■ **PROVIDED PASSAGE**
Re: [PATCH v3 1/3] KVM: arm64: skip pKVM cache flushes for non cacheable mappings

Linux-ARM-Kernel Archive on lore.kernel.org
 help / color / mirror / Atom feed

From: Vincent Donnefort <vdonnefort@google.com>
To: Bradley Morgan <include@grrlz.net>
Cc: Marc Zyngier <maz@kernel.org>, Oliver Upton <oupton@kernel.org>,
	Fuad Tabba <tabba@google.com>, Joey Gouly <joey.gouly@arm.com>,
	Steffen Eiden <seiden@linux.ibm.com>,
	Suzuki K Poulose <suzuki.poulose@arm.com>,
	Zenghui Yu <yuzenghui@huawei.com>,
	Catalin Marinas <catalin.marinas@arm.com>,
	Will Deacon <will@kernel.org>,
	Quentin Perret <qperret@google.com>,
	Gavin Shan <gshan@redhat.com>,
	Alexandru Elisei <alexandru.elisei@arm.com>,
	linux-arm-kernel@lists.infradead.org, kvmarm@lists.linux.dev,
	linux-kernel@vger.kernel.org
Subject: Re: [PATCH v3 1/3] KVM: arm64: skip pKVM cache flushes for non cacheable mappings
Date: Wed, 1 Jul 2026 14:31:49 +0100	[thread overview]
Message-ID: <akUWxY_irosuTF4L@google.com> (raw)

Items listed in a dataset

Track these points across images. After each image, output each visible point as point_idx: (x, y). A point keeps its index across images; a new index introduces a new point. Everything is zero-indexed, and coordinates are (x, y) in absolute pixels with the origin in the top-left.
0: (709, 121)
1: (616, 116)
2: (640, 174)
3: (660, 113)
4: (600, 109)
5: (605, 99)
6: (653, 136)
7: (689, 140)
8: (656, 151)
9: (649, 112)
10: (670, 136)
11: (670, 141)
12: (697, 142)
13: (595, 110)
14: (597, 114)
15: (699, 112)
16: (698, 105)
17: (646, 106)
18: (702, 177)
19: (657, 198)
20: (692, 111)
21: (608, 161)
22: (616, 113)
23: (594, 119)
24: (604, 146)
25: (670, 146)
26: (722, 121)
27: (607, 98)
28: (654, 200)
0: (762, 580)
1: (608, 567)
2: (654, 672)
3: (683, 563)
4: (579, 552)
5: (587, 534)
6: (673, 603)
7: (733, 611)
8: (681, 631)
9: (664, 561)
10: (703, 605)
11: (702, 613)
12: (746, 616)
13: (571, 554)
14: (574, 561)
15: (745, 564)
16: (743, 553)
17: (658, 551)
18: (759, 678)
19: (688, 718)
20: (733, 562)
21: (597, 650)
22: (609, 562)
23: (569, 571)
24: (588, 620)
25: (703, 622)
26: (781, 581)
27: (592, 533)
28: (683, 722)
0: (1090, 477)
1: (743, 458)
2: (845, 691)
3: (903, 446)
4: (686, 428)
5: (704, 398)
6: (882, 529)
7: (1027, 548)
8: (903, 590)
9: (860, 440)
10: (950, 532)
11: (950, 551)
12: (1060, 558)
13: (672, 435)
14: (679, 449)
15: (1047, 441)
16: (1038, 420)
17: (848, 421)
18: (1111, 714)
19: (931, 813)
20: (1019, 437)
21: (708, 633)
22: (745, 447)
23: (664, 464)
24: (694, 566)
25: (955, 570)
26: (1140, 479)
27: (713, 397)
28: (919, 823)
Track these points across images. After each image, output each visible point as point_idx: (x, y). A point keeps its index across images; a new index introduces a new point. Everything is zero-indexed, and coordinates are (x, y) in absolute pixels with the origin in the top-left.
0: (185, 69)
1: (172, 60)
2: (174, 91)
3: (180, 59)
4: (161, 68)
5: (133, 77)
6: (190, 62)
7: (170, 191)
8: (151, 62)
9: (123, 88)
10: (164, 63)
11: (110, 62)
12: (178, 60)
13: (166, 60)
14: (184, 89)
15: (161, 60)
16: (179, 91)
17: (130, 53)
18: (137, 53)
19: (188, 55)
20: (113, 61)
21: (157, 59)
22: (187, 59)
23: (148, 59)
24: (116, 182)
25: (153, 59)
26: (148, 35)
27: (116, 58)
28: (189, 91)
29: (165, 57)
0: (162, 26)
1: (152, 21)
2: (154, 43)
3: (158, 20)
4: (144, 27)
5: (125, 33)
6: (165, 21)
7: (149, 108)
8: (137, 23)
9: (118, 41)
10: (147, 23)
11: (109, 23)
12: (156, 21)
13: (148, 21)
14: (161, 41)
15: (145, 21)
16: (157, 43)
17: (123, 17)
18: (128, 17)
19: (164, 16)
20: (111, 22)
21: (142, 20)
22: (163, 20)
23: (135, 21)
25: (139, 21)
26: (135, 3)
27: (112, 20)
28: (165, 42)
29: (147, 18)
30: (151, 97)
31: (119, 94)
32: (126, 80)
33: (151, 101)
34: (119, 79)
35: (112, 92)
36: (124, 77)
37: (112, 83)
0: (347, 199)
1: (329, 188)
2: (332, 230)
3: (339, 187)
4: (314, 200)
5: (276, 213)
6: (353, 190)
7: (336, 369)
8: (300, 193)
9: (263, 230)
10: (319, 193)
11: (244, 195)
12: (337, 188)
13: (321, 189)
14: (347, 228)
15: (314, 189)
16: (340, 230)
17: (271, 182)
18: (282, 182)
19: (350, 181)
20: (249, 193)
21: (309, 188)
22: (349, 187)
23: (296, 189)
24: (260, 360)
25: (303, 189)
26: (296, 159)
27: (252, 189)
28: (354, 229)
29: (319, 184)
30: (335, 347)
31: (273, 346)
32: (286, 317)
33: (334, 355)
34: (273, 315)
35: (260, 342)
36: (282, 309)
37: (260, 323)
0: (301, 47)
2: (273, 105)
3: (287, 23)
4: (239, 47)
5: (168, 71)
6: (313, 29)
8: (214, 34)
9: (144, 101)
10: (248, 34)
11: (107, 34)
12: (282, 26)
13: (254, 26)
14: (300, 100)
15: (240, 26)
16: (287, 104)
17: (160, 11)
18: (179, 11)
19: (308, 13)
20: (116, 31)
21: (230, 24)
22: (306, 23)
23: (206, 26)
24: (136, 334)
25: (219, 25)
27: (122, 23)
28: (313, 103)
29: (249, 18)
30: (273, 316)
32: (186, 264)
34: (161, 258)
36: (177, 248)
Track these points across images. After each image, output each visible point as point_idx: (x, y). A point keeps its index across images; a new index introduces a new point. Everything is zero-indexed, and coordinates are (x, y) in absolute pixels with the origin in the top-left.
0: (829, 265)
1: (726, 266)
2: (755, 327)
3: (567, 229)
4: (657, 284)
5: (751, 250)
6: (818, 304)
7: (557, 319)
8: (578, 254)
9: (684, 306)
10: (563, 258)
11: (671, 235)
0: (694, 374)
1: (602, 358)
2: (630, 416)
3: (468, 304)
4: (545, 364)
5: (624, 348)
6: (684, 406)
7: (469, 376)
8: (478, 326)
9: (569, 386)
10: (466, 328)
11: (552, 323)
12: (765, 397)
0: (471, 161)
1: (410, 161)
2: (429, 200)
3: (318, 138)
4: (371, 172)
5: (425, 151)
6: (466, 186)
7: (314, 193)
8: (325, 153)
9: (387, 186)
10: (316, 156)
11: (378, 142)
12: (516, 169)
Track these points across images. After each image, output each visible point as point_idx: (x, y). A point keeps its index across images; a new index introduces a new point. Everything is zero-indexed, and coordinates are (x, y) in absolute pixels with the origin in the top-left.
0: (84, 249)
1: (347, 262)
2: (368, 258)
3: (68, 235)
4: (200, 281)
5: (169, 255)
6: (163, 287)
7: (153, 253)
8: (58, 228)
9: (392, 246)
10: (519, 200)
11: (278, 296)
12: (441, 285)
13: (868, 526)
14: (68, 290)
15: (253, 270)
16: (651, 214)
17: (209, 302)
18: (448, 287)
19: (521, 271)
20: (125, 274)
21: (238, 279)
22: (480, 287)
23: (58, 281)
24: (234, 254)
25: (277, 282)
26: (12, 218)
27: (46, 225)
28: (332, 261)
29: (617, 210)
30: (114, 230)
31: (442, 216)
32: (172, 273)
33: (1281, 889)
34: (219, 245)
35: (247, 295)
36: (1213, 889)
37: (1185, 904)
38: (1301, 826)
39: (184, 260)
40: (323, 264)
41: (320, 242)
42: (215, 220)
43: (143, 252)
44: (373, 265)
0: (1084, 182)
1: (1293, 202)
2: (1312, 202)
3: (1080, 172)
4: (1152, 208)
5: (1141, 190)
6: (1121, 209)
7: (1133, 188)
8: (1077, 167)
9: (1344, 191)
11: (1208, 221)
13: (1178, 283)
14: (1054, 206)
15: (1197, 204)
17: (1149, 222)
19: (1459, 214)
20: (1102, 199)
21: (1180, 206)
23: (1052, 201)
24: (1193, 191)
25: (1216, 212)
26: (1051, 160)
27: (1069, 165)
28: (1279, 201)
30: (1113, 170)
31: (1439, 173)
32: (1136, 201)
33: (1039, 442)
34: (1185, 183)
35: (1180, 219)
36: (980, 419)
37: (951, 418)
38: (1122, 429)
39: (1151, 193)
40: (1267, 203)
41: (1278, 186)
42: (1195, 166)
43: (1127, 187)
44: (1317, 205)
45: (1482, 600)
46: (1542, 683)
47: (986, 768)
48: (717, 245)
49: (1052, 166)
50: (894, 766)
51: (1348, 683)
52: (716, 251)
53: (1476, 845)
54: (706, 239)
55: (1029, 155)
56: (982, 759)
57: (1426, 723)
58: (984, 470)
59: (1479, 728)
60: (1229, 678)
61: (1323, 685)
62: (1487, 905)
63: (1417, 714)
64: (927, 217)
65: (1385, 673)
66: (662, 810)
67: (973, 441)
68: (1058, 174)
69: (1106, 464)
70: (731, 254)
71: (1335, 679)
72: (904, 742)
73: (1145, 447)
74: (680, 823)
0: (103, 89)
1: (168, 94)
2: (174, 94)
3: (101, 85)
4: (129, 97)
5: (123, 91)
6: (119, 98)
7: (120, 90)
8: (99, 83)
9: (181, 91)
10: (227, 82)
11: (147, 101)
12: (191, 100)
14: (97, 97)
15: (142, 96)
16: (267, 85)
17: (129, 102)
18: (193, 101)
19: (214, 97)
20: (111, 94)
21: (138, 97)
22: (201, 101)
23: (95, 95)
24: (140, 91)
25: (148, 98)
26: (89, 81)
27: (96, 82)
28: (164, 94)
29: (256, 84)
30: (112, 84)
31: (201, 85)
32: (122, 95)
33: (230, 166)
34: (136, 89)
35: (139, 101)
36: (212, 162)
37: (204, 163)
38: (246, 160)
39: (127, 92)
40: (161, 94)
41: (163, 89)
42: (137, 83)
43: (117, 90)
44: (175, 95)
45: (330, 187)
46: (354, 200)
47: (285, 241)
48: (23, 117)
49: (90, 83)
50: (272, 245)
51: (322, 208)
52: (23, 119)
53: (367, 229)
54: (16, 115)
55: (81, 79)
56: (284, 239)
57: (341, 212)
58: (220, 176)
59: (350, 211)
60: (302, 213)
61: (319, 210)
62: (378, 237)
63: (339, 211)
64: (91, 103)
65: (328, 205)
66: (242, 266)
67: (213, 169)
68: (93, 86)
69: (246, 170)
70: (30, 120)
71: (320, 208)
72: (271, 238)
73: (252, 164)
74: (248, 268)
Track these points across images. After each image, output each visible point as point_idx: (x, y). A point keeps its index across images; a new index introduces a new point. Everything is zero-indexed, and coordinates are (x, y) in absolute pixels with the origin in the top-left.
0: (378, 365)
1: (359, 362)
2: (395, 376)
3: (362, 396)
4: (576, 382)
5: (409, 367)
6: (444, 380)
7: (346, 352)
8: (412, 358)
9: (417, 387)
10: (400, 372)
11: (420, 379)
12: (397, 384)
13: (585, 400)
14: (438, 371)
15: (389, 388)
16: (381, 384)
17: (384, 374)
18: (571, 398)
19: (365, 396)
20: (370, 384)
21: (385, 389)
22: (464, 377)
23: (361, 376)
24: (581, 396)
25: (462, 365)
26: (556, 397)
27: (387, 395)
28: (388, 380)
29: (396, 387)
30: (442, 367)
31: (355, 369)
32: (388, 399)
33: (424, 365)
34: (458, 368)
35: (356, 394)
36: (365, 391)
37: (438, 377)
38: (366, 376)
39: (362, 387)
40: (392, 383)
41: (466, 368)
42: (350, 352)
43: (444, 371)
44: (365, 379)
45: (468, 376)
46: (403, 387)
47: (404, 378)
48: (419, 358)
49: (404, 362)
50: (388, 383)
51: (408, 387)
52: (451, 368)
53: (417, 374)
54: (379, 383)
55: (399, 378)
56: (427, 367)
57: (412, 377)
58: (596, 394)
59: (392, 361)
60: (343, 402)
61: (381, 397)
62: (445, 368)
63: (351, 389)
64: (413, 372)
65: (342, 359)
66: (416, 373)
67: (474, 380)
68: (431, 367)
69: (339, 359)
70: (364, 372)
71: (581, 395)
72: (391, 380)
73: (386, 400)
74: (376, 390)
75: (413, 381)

■ **PROBLEMS TO SOLVE**
1. Answer these questions about the KVM patch reply, using only what it states:
(a) Who sent the message?
(b) Which archive is it hosted on?
(c) What date and time does it carry?
2. Carry on the KVM arm64 patch reply from the point where it stops.
This material has no connection to the KVM patch reply.

■ **EXERCISE RESPONSES**
1.
(a) Vincent Donnefort <vdonnefort@google.com>
(b) Linux-ARM-Kernel Archive on lore.kernel.org
(c) Wed, 1 Jul 2026 14:31:49 +0100

2.
In-Reply-To: <20260624160028.15591-2-include@grrlz.net>

On Wed, Jun 24, 2026 at 04:00:26PM +0000, Bradley Morgan wrote:
> pKVM keeps its own mapping list for stage 2 operations. Its flush path
> uses that list directly, so it lost the PTE attribute check done by the
> generic stage 2 walker.
> 
> Record whether a mapping is cacheable and skip cache maintenance for
> mappings that are not cacheable.
> 
> Fixes: e912efed485a ("KVM: arm64: Introduce the EL1 pKVM MMU")
> Signed-off-by: Bradley Morgan <include@grrlz.net>
> ---
>  arch/arm64/kvm/pkvm.c | 51 ++++++++++++++++++++++++++++++++++---------
>  1 file changed, 41 insertions(+), 10 deletions(-)
> 
> diff --git a/arch/arm64/kvm/pkvm.c b/arch/arm64/kvm/pkvm.c
> index 428723b1b0f5..ca6e823028c2 100644
> --- a/arch/arm64/kvm/pkvm.c
> +++ b/arch/arm64/kvm/pkvm.c
> @@ -302,9 +302,32 @@ static u64 __pkvm_mapping_start(struct pkvm_mapping *m)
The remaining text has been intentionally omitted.